Aqui os segundos são confusos, porque a próxima coisa de que me lembro é a bola caminhando lentamente em direção ao gol e de sentir a explosão.
Euforia. O movimento desenfreado do corpo. Vendo os punhos de Freddy perfurando o ar com tanta força na televisão que parecia que ele tinha esgotado as energias.
Mas me lembro principalmente de gritar. Pelos corredores da casa, pelos cômodos vazios, pela janela com os vizinhos. Gritando meus primeiros palavrões, gritando meu amor pela Colômbia, também pela primeira vez. Gritar sem saber exatamente o que estava sentindo.

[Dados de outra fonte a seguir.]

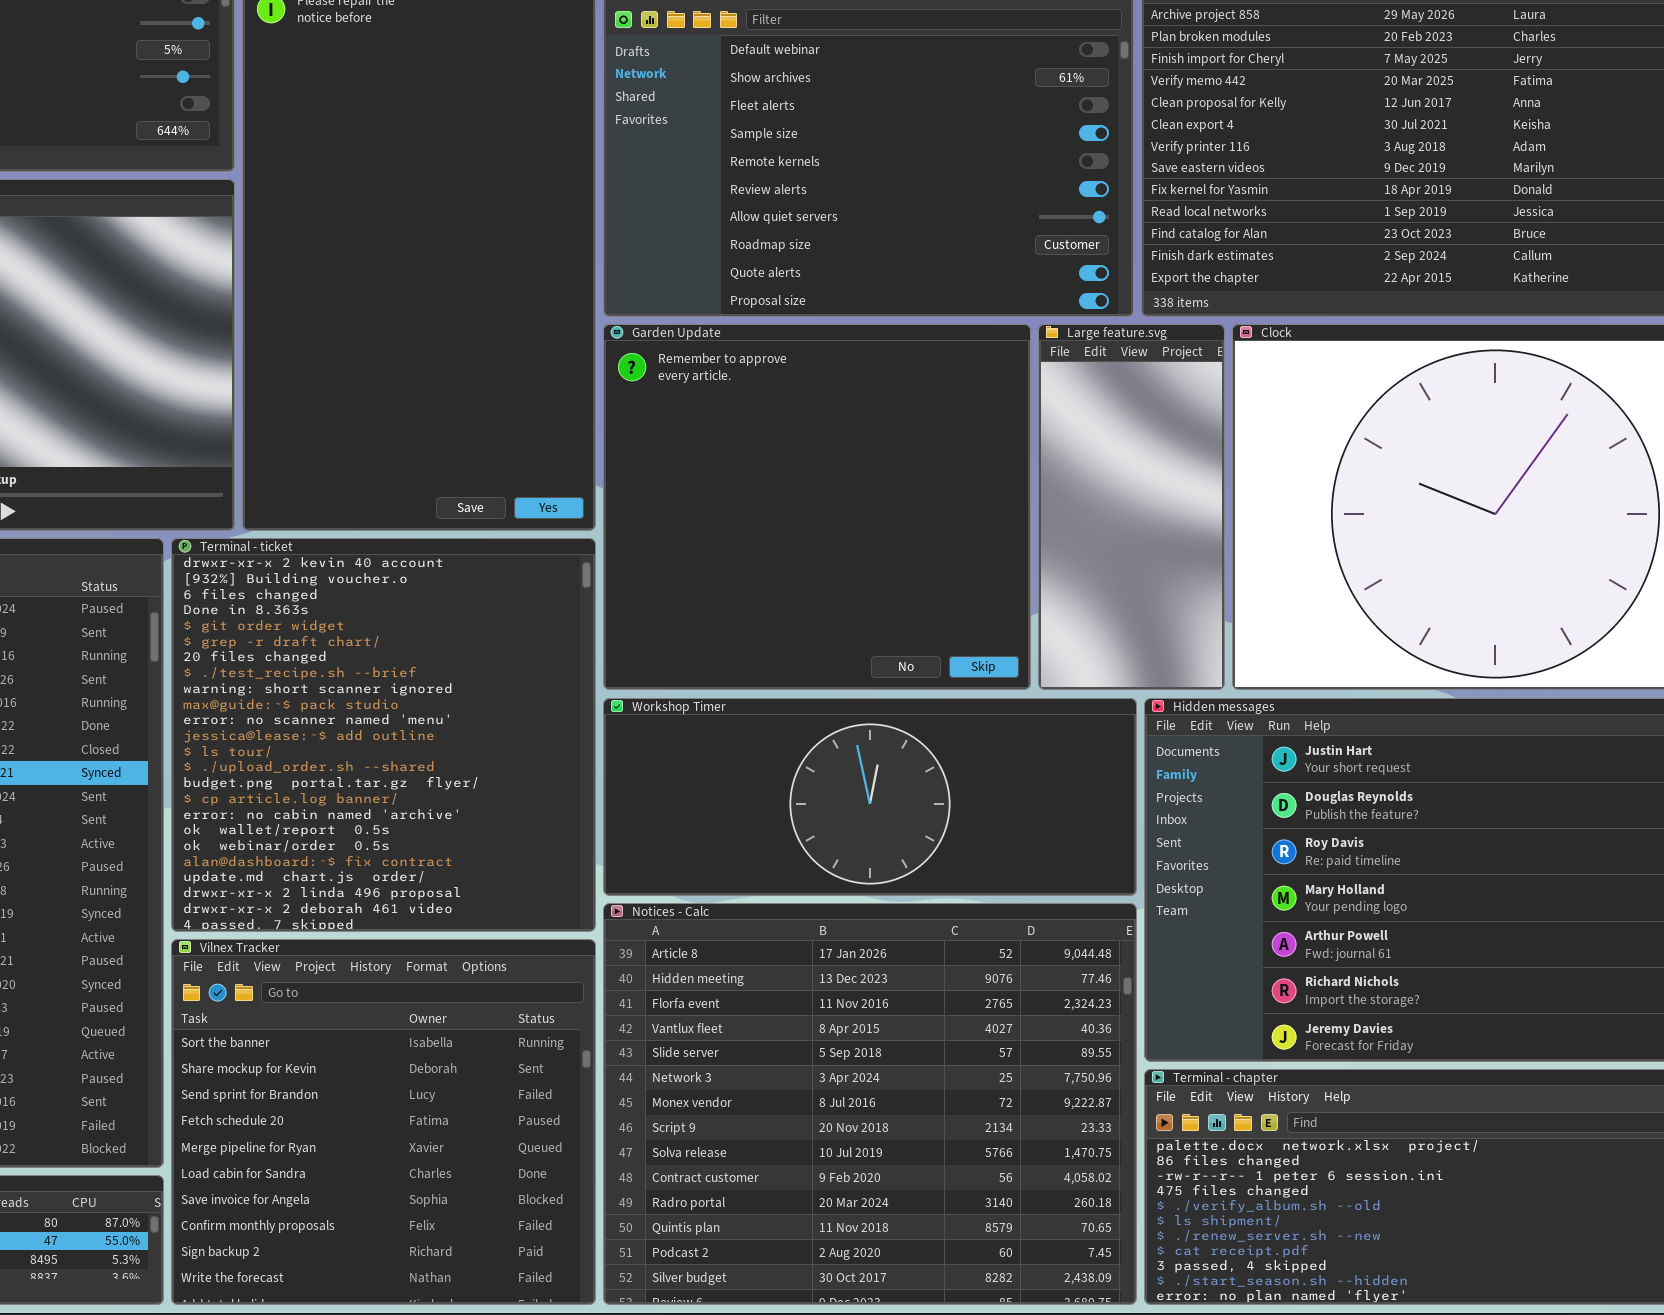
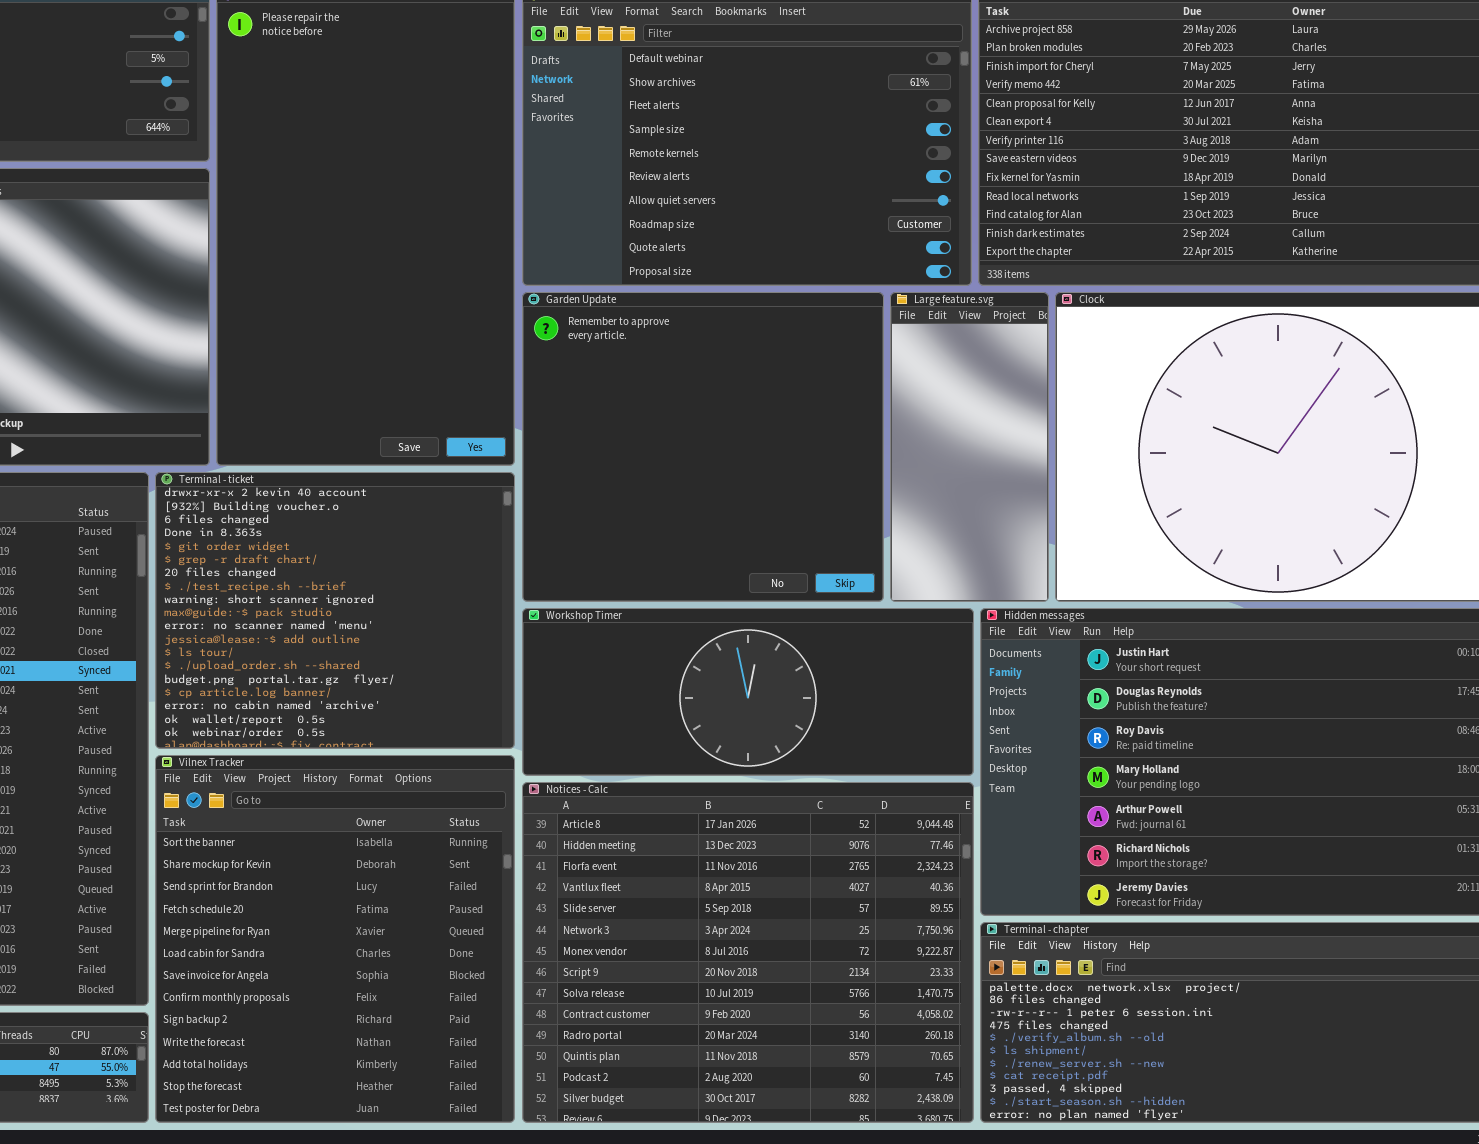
Terminal - ticket: [171,538,596,932] -> [155,472,515,749], resized
Vilnex Tracker: [171,939,596,1305] -> [155,755,515,1123], resized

Gritar até ficar sem ar. Respirar. E gritar novamente.
Mas aquilo era muito mais: nesse grito desapareceu a raiva contida, o desespero acumulado, a injustiça repetida.
Talvez não nos lembremos tanto do gol em si, mas de tudo o que sentimos. Da eletricidade sem precedentes produzida ao ver aquela bola encostando na rede. Que pela primeira vez não nos faltaram cinco centavos para completar um peso.
E não havia como retribuir Freddy por isso.
Alguns dias depois, o Camarões de Roger Milla nos eliminaria nas oitavas de final, mas havíamos criado uma memória coletiva tão poderosa que talvez a eliminação não tenha sido o mesmo golpe que costuma ser.
Saímos tristes, mas felizes pelos momentos vividos.
Freddy, é claro, nos daria muitas outras alegrias como aquela. Não à toa foi batizado de “Colosso de Buenaventura”, em homenagem à cidade onde nasceu. Seria o primeiro jogador colombiano a vestir a mítica camisa do Real Madrid, onde não seria tratado com muita cortesia.
Também seria o capitão do Corinthians que ergueria o troféu do primeiro Mundial de Clubes no ano 2000.
E seria, sobretudo, uma peça fundamental de outra memória compartilhada entre todas as pessoas que se dizem colombianas. Isso foi três anos depois da Copa de 90, em 5 de setembro de 1993.
Naquela noite, marcamos cinco gols sobre os argentinos. Freddy marcou o primeiro e o terceiro, uma vitória que desencadeou uma série de comemorações violentas que terminaria com mais de 90 mortes – como se, ao contrário da Copa da Itália, tivéssemos sido intoxicados pela nossa raiva em vez da alegria.
Por isso, logo que soubemos do acidente, começamos a compartilhar as lembranças daquele primeiro momento, porque todos sabíamos perfeitamente o que estávamos fazendo naquela manhã de 19 de junho de 1990: uns abriram a cabeça pulando durante a comemoração, outros se perderam dos pais no meio do shopping depois de saírem correndo. Alguns abraçaram estranhos.
E todos gritamos, porque aquele era um gol que ia ficar conosco para sempre em um “Rincón” (um canto) da alma.